• Box Office

World Box Office, July 4, 2020: Looking Back

The 4th of July has always brought big-time fun for Americans and big money for Hollywood. This year the USA, more so than the rest of the world, finds itself mired in an uncertain battle with the deadly Coronavirus. The old American tradition of spending a few hours beating the summer heat in an air-conditioned theater with family and friends on either side and a cold 48 oz. soft drink in hand took a hiatus this year. ComScore, the film industry’s leading sales tracking service, hasn’t even bothered publishing box office results since mid-April given that the median weekly attendance at theaters around the world was and still is zero. Or very close to it.

Looking back through the years at happier summers, the 4th of July weekend has played host to some major gate receipts led by films that won’t soon be forgotten by the millions of people that went out to see them.

The highest ever gross over the holiday period was set by Despicable Me 2 back in 2013. Universal’s second entry in the now ten-year running series scored a then series high of $85 million in the US in its July holiday opening frame. So far Me 2 is the only one of the four films in the franchise to open in this period, but if things get back to normal next year then we’ll see if Minions 2: The Rise of Gru can top that take when it opens July 2, 2021.

Next on the list is an unforgettable film that has had a great influence on modern cinema. Michael Bay’s monumentally budgeted and infinitely explosive CGI extravaganza Transformers first hit theaters way back in July 2007 and went on to finish the weekend with $70.5 million on its way to a $709 million worldwide gross (and that’s before most papers were bothering to track sales in China!) That summer’s undisputed box office champion still sets the tone for mega-hits to this day. It set the bar in a pyrotechnical arms race that has left studios jostling to cram more stars, more explosions, bigger bad guys, and even more exotic locations into their summer superhits ever since. 13 years later, audiences are still feeling the Michael Bay effect and showing up for their semi-annual Transformers fix.

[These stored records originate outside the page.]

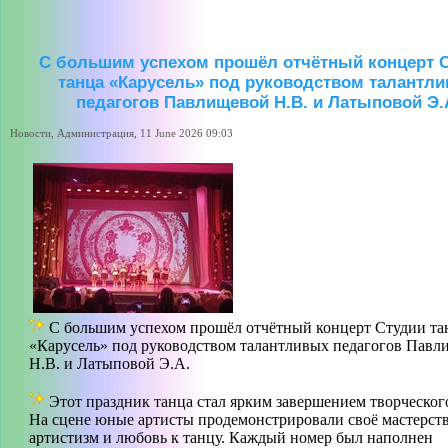
С большим успехом прошёл отчётный концерт 
танца «Карусель» под руководством талантл
педагогов Павлищевой Н.В. и Латыповой Э.
Новости, Администрация, 11 June 2026 09:03
С большим успехом прошёл отчётный концерт Студии та
«Карусель» под руководством талантливых педагогов Павл
Н.В. и Латыповой Э.А.
Этот праздник танца стал ярким завершением творческого
На сцене юные артисты продемонстрировали своё мастерств
артистизм и любовь к танцу. Каждый номер был наполнен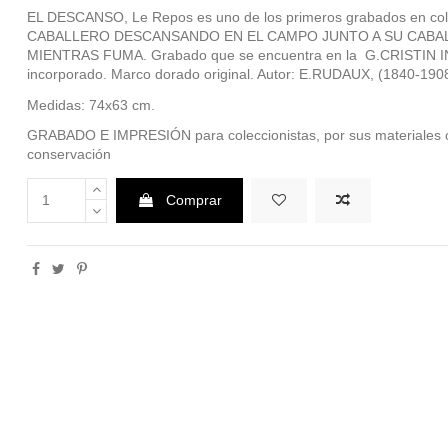
EL DESCANSO, Le Repos es uno de los primeros grabados en col
CABALLERO DESCANSANDO EN EL CAMPO JUNTO A SU CABA
MIENTRAS FUMA. Grabado que se encuentra en la G.CRISTIN IN
incorporado. Marco dorado original. Autor: E.RUDAUX, (1840-1908)
Medidas: 74x63 cm.
GRABADO E IMPRESIÓN para coleccionistas, por sus materiales or
conservación
Comprar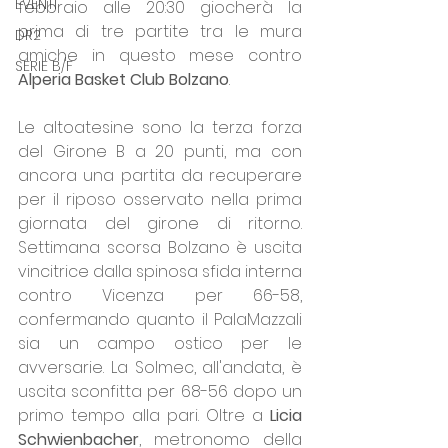
EVENTI
febbraio alle 20:30 giocherà la 
prima di tre partite tra le mura 
DR2
amiche in questo mese contro 
SERIE B/F
Alperia Basket Club Bolzano
.
Le altoatesine sono la terza forza 
del Girone B a 20 punti, ma con 
ancora una partita da recuperare 
per il riposo osservato nella prima 
giornata del girone di ritorno. 
Settimana scorsa Bolzano è uscita 
vincitrice dalla spinosa sfida interna 
contro Vicenza per 66-58, 
confermando quanto il PalaMazzali 
sia un campo ostico per le 
avversarie. La Solmec, all'andata, è 
uscita sconfitta per 68-56 dopo un 
primo tempo alla pari. Oltre a 
Licia 
Schwienbacher
, metronomo della 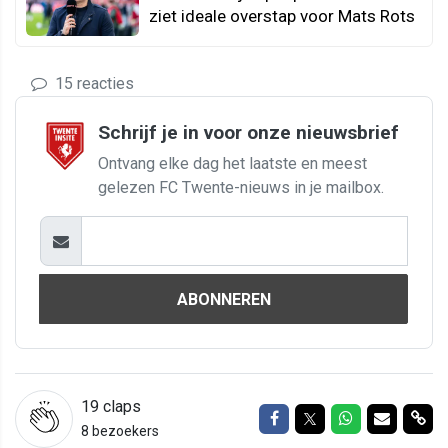
ziet ideale overstap voor Mats Rots
15 reacties
Schrijf je in voor onze nieuwsbrief
Ontvang elke dag het laatste en meest
gelezen FC Twente-nieuws in je mailbox.
ABONNEREN
19
claps
Delen op Facebook
Delen op Twitter
Delen op Wh
Delen vi
Del
8 bezoekers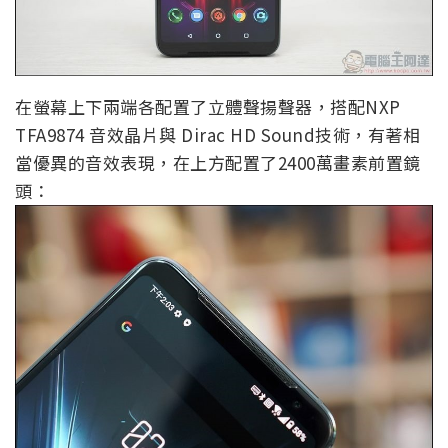
在螢幕上下兩端各配置了立體聲揚聲器，搭配NXP
TFA9874 音效晶片與 Dirac HD Sound技術，有著相
當優異的音效表現，在上方配置了2400萬畫素前置鏡
頭：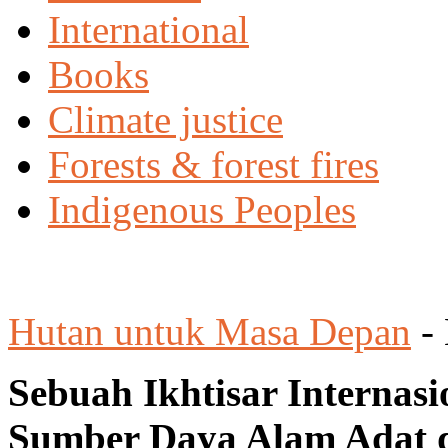
International
Books
Climate justice
Forests & forest fires
Indigenous Peoples
Hutan untuk Masa Depan
-
Sebuah Ikhtisar Internasi
Sumber Daya Alam Adat d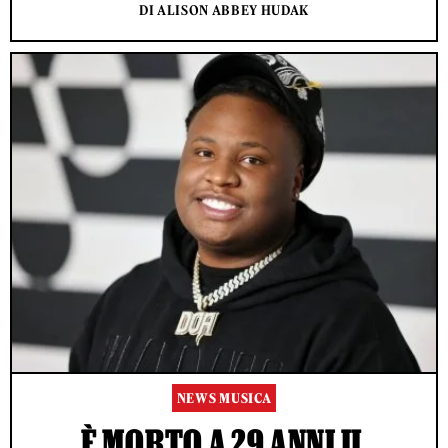
DI ALISON ABBEY HUDAK
NEWS MUSICA
È MORTO A 29 ANNI IL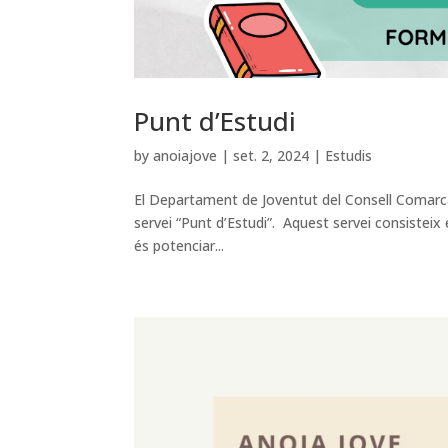
Punt d’Estudi
by
anoiajove
|
set. 2, 2024
|
Estudis
El Departament de Joventut del Consell Comarcal
servei “Punt d’Estudi”. Aquest servei consisteix
és potenciar...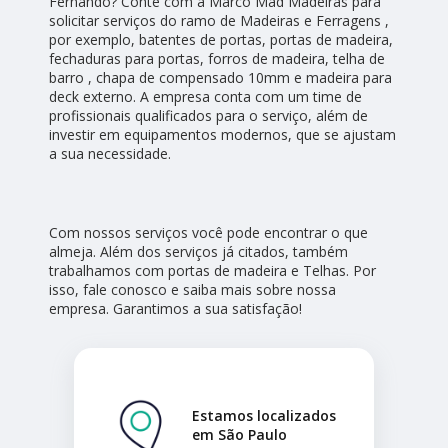
Fernando? Conte com a Marco Mad Madeiras para
solicitar serviços do ramo de Madeiras e Ferragens ,
por exemplo, batentes de portas, portas de madeira,
fechaduras para portas, forros de madeira, telha de
barro , chapa de compensado 10mm e madeira para
deck externo. A empresa conta com um time de
profissionais qualificados para o serviço, além de
investir em equipamentos modernos, que se ajustam
a sua necessidade.
Com nossos serviços você pode encontrar o que
almeja. Além dos serviços já citados, também
trabalhamos com portas de madeira e Telhas. Por
isso, fale conosco e saiba mais sobre nossa
empresa. Garantimos a sua satisfação!
Estamos localizados
em São Paulo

4th of July was a special time for popular cinema also in the mid-’90s. Starting in 1995, the holiday period played host to openings of three films in a row that in some ways defined the era. Frist in 1995 Universal released Ron Howard’s Apollo 13, a movie that pushed the boundaries for cinema set in outer space in a way that hadn’t been done since 2001: A Space Odyssey dazzled audiences in 1968. Tom Hanks starred along with Kevin Bacon and Bill Paxton as the crew of NASA’s near-tragic aborted lunar landing mission. It earned $25.3 million that weekend on the way to a $355.2 million lifetime gross.

Next, in 1996, Independence Day touched down on its namesake holiday earning $50.2 million that weekend ($104.3 million throughout the week) on its way to a massive $817 million global tally. That’s $1.3 billion in 2020 currency, and in an era where foreign sales were far less numerous, and the Chinese film market hardly existed. Will Smith hasn’t left America’s theaters and living rooms since.

1997’s 4th of July weekend played host to another Will Smith alien-busting spectacle: Men in Black. That film opened with $51 million on its way to a $589 million worldwide gross. It spawned a decades-long fandom that has gobbled up three sequels, video games, comic books, an animated series, themed McDonald’s happy meals, and more.

Next year, let’s hope to be eulogizing Minions 2’s or some other film’s 2020 record-breaking sales instead of counting COVID cases.